How to complete this task
In the excerpt on Gulussa, what responsibility was Gulussa given when royal power was divided among the three princes?

Excerpt provided
Gulussa (GLSN) was the second legitimate son of Masinissa. Gulussa became the King of Numidia along with his two brothers around 148 BC and reigned as part of a triumvirate for about three years.

== Biography ==
In 148 BC, Masinissa, feeling that he was near death, consulted with Scipio Aemilianus regarding the settlement of his state.

Resuscitating, perhaps, a Libyan custom which shared the authority between three persons, Scipio Aemilianus established the three legitimate surviving sons as kings: Micipsa, Gulussa and Mastanabal. (Note: Mastanabal was actually called Mastana'b', as for Micipsa the spelling of his name was, in Libyco-Berber as in Punic, Mkwsn; Gulussa is the only one whose name is preserved by the Greek and Latin authors in its exact form: Glsn.) The royal power was divided among the three princes. Micipsa, the eldest, was in charge of the administration; it was to him that Masinissa had given his ring which, judging from the stelae of the Abizar style, was a sign of power. Gulussa was given the command of the armies. As for Mastanabal, who was said to have been instructed in Greek, he was charged with justice, and relations with vassal tribal leaders.

(Dataset entries)
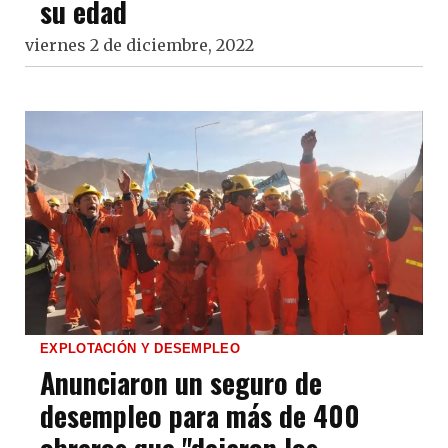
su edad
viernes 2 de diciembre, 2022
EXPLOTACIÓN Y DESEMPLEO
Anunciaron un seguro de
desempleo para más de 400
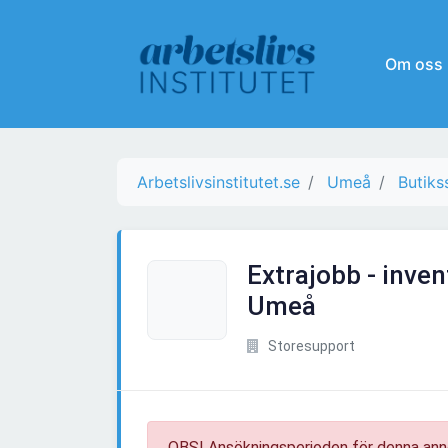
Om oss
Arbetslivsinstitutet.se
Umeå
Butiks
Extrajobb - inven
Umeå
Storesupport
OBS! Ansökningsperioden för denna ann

--

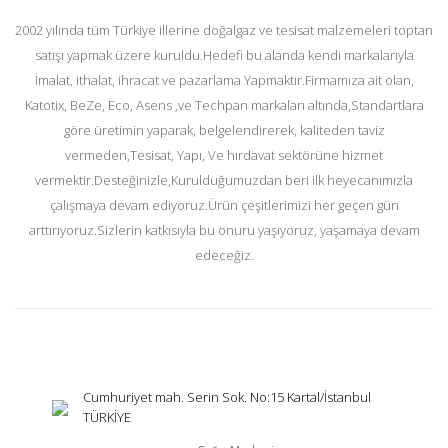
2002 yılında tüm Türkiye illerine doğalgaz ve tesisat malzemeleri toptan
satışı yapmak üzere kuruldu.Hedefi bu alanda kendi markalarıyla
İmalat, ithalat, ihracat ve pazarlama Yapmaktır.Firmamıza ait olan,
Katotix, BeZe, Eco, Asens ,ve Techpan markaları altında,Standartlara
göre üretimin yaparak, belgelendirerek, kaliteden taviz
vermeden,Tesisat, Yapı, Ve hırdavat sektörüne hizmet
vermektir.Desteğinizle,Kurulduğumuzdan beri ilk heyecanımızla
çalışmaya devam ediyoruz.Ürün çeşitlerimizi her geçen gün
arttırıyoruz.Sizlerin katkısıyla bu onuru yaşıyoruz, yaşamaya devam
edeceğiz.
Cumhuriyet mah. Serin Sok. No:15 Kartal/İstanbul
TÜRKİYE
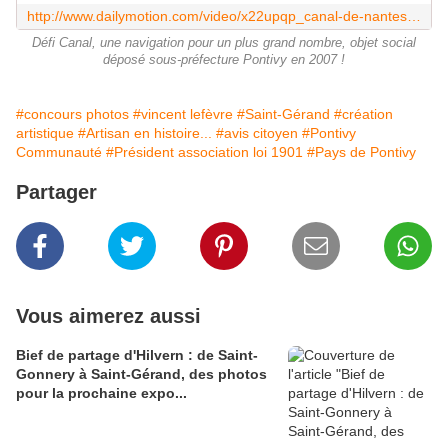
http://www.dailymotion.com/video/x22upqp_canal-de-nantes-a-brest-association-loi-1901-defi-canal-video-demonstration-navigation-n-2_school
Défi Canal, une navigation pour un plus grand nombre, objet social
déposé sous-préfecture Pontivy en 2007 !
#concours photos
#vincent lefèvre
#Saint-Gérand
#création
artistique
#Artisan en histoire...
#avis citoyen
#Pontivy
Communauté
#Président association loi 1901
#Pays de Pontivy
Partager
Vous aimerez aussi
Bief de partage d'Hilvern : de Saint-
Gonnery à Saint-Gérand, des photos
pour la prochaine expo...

Exercise result
He was given command of the armies.